Terrorisme : le système d'alerte français est "obsolète", "contestable" et "défaillant", selon un rapport

Terrorisme : le système d'alerte français est "obsolète", "contestable" et "défaillant", selon un rapport
Un rapport sénatorial juge sévèrement le système national d'alerte des populations, notamment l'application pour prévenir d'un risque d'attentat. (Photo d'illustration)

Orange avec AFP, publié le lundi 07 août 2017 à 14h16

SÉCURITÉ - Le sénateur Les Républicains Jean-Pierre Vogel estime dans un rapport que le système d'alerte attentat doit être revu. Il souligne notamment les "défaillances" de l'application SAIP pour smartphone.

Alors que les attentats terroristes se sont multipliés en France ces deux dernières années, les Français sont-ils correctement alertés et informés en cas d'attaque ? "Non", répond le sénateur Jean-Pierre Vogel dans un rapport transmis ce week-end à plusieurs médias.

L'élu Les Républicains de la Sarthe dénonce un système "obsolète", "contestable" ou encore "défaillant". Que lui reproche-t-il exactement ?

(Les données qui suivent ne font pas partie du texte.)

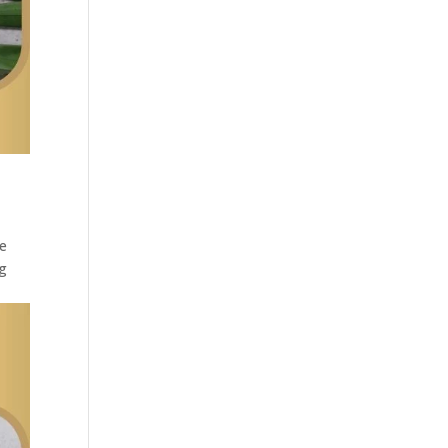
he
ng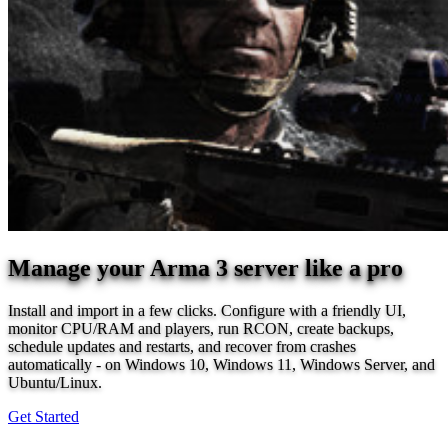
Manage your Arma 3 server like a pro
Install and import in a few clicks. Configure with a friendly UI,
monitor CPU/RAM and players, run RCON, create backups,
schedule updates and restarts, and recover from crashes
automatically - on Windows 10, Windows 11, Windows Server, and
Ubuntu/Linux.
Get Started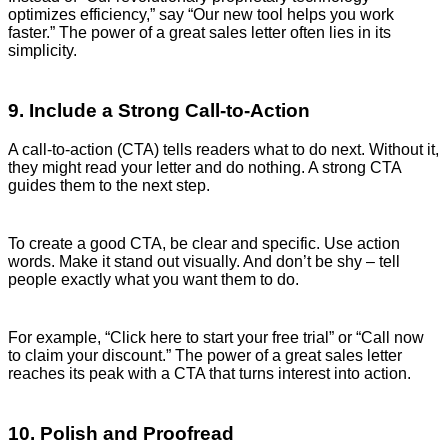
optimizes efficiency,” say “Our new tool helps you work
faster.” The power of a great sales letter often lies in its
simplicity.
9. Include a Strong Call-to-Action
A call-to-action (CTA) tells readers what to do next. Without it,
they might read your letter and do nothing. A strong CTA
guides them to the next step.
To create a good CTA, be clear and specific. Use action
words. Make it stand out visually. And don’t be shy – tell
people exactly what you want them to do.
For example, “Click here to start your free trial” or “Call now
to claim your discount.” The power of a great sales letter
reaches its peak with a CTA that turns interest into action.
10. Polish and Proofread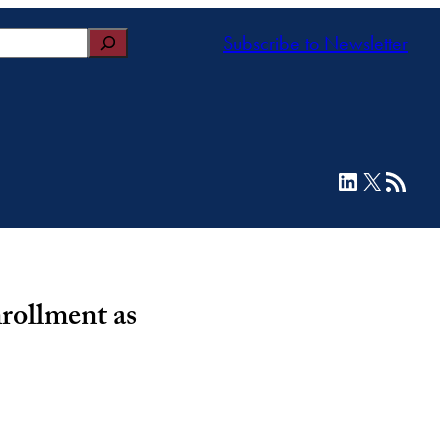
Subscribe to Newsletter
LinkedIn
X
RSS Feed
rollment as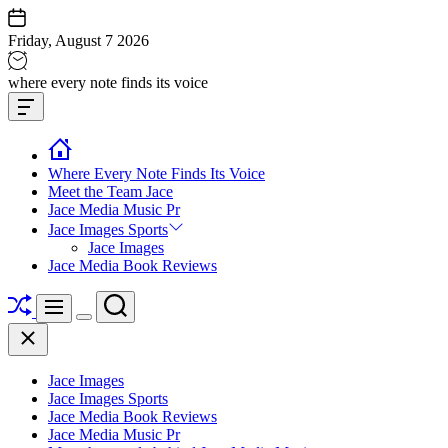
Skip
to
Friday, August 7 2026
content
Jace
where every note finds its voice
media
Offcanvas
music
Widget
Where Every Note Finds Its Voice
Meet the Team Jace
Jace Media Music Pr
Jace Images Sports
Jace Images
Jace Media Book Reviews
Shuffle
Search
Menu
Switch
Close
color
mode
Jace Images
Jace Images Sports
Jace Media Book Reviews
Jace Media Music Pr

• Une application peu efficace

Il cible notamment l'application SAIP (système d'alerte et d'information des populations) pour smartphone lancée par le ministère de l'Intérieur après les attaques jihadistes de novembre 2015. "Des défaillances nuisant à la fiabilité et à l'ergonomie de l'application subsistent encore aujourd'hui", souligne M. Vogel. Celle-ci a "été conçue dans l'urgence" à la suite des attentats du 13 novembre 2015 et mise en place avant l'Euro de foot en juin 2016, "ce qui a nui à la qualité du produit final".

L'efficacité de l'application a notamment été mise en cause après l'attentat de Nice le 14 juillet 2016 (86 morts). Le ministère de l'Intérieur avait reconnu que le premier message d'alerte avait été envoyé tardivement. Il avait en effet été lancé près de trois heures après les faits, alors que les autorités s'étaient engagés à transmettre l'information "dans les 15 minutes".

L'auteur du rapport reproche par ailleurs au système d'alerte de n'être disponible que sur certains téléphones. Le système "devait initialement reposer sur une solution technique permettant la diffusion, en toute circonstance, de SMS d'alerte et d'information, en liaison avec les opérateurs de téléphonie mobile", souligne-t-il.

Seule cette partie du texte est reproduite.